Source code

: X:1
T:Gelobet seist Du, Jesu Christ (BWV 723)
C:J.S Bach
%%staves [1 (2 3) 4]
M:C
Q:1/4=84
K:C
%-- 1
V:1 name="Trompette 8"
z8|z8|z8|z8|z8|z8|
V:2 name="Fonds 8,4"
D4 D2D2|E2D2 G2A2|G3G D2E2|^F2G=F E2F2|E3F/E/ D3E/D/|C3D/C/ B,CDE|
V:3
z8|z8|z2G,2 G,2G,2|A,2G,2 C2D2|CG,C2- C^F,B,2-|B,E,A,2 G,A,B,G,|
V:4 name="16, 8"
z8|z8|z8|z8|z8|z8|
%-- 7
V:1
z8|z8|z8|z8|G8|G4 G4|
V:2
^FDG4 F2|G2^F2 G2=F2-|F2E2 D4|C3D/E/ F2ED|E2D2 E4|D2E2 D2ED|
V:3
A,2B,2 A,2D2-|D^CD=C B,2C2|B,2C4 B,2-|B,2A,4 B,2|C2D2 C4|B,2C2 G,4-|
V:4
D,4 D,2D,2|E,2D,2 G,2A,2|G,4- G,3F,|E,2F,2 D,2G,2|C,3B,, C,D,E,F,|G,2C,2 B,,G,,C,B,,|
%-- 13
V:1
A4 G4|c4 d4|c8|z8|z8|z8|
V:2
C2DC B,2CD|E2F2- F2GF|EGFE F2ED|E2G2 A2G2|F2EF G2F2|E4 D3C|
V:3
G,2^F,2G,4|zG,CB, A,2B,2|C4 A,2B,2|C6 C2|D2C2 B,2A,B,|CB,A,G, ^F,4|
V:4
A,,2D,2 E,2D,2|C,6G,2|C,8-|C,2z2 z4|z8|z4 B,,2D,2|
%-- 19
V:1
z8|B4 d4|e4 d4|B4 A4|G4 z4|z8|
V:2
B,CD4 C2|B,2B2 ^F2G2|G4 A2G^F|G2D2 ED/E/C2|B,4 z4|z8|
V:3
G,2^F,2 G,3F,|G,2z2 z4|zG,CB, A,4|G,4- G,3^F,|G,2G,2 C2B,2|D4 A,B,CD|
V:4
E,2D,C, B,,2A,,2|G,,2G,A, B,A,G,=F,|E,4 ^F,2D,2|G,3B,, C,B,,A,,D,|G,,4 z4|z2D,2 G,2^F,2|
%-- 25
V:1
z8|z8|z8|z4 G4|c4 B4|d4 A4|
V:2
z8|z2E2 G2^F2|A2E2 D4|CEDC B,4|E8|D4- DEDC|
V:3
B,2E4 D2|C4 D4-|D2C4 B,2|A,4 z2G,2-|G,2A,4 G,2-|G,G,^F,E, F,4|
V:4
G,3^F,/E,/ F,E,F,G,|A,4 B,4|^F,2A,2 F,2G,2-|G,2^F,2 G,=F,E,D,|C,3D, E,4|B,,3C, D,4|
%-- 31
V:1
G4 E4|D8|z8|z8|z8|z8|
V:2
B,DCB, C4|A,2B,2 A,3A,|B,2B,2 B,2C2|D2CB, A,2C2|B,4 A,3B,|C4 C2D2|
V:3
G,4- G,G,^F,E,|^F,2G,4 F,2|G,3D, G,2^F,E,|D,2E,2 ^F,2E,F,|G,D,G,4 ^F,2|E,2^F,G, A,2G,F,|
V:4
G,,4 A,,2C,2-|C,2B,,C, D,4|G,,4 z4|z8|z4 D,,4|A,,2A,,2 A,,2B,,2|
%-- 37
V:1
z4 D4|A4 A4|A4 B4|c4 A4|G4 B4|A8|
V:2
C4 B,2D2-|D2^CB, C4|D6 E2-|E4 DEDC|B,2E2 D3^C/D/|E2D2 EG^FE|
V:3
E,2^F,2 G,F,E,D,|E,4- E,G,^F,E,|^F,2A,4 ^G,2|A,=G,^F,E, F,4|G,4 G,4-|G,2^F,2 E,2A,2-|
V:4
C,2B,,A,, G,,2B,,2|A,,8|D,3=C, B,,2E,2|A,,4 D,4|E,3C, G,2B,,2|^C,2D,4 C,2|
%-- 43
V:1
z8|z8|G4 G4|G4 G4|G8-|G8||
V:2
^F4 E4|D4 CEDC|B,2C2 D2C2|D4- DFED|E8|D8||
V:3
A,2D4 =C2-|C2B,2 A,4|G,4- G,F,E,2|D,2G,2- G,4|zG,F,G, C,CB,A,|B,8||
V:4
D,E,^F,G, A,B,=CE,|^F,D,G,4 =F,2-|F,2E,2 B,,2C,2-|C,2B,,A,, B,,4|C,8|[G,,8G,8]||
****************
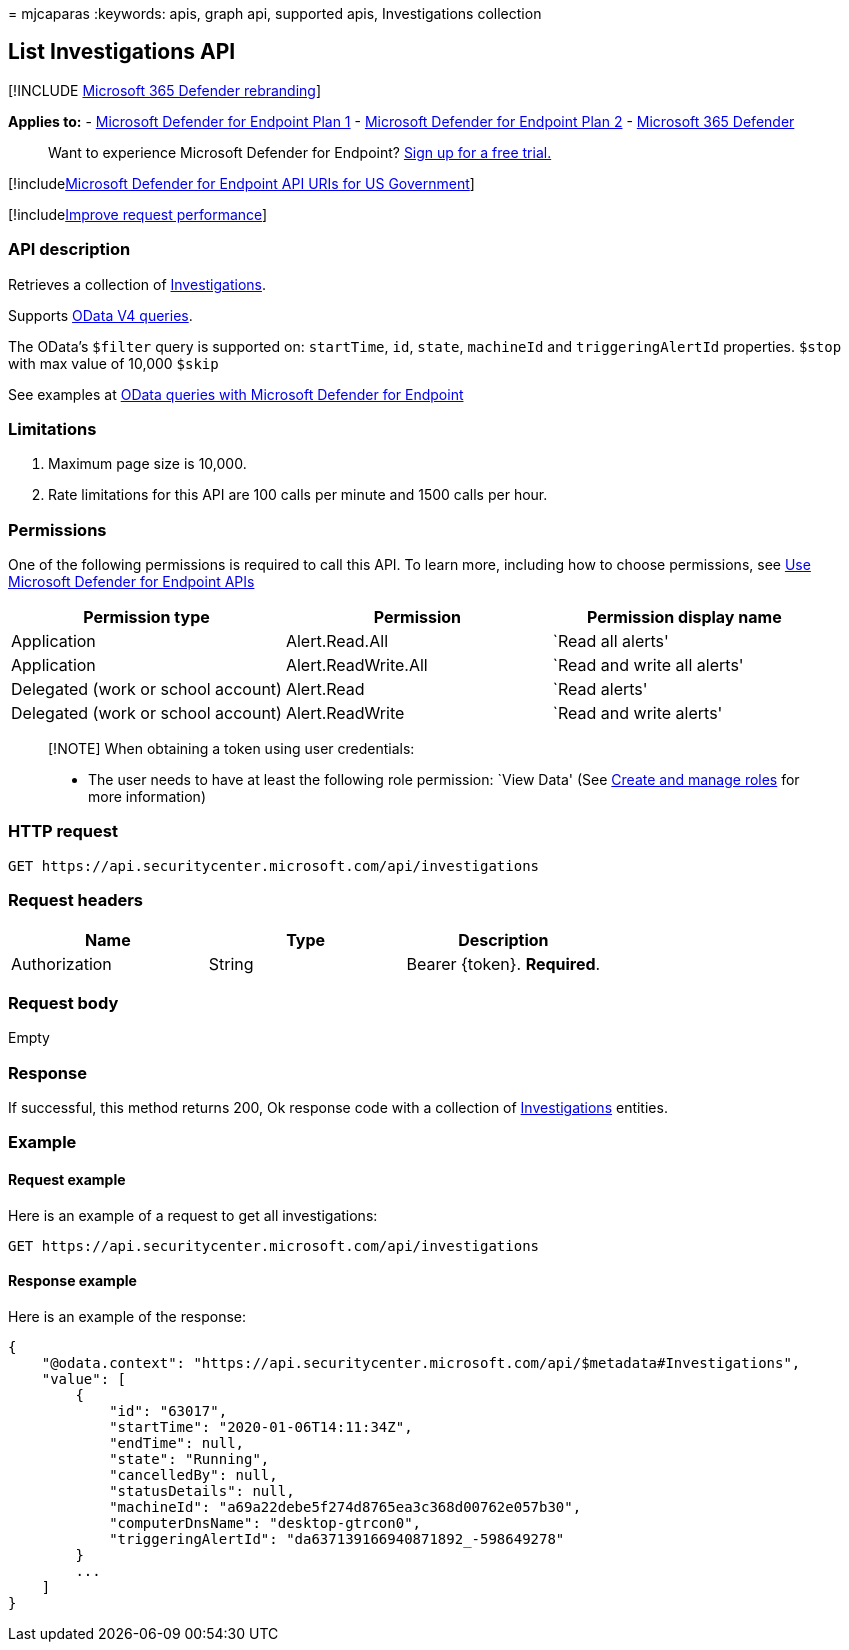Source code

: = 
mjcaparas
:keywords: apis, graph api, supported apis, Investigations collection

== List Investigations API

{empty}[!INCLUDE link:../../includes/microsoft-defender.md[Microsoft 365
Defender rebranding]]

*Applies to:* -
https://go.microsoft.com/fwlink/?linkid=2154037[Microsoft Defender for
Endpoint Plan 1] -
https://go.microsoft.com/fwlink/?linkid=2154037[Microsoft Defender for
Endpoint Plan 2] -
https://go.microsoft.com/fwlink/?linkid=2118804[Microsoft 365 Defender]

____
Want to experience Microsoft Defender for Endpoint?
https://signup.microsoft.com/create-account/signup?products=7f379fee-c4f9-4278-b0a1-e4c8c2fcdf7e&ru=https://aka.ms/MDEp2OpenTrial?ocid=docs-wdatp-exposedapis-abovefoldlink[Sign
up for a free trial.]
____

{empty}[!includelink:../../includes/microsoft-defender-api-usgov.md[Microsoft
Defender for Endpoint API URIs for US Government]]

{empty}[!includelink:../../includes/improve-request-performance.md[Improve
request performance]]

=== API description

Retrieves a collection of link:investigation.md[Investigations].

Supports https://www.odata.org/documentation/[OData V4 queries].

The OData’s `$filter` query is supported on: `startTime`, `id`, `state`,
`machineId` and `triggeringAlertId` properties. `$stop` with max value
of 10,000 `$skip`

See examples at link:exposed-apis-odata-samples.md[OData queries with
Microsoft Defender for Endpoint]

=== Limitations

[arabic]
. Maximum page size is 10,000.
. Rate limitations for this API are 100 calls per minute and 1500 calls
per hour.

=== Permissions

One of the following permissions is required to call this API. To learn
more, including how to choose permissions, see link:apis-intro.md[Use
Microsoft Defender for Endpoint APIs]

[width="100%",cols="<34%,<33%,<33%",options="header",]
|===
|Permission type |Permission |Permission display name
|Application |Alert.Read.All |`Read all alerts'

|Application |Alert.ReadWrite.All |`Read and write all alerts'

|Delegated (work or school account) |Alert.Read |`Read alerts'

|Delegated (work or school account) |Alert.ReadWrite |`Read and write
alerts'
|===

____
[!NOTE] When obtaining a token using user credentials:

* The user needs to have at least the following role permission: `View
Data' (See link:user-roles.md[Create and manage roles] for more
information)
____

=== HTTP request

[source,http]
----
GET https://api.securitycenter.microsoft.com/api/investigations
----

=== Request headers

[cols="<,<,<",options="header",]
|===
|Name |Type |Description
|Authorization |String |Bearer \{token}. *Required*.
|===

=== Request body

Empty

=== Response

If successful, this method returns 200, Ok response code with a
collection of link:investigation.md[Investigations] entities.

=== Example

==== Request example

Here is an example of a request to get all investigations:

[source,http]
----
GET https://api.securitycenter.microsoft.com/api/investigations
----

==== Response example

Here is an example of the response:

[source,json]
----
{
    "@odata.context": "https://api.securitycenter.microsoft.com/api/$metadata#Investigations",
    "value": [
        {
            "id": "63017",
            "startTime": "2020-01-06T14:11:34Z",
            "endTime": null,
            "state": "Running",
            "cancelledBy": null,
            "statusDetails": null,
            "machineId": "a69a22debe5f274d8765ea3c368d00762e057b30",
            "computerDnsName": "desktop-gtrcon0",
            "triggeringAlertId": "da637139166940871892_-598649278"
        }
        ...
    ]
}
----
****************
* _WORK REQUIRED_
A number is the only answer here: how many lines of the material above contain "following"?

* _OUTPUT OF THE TASK_
2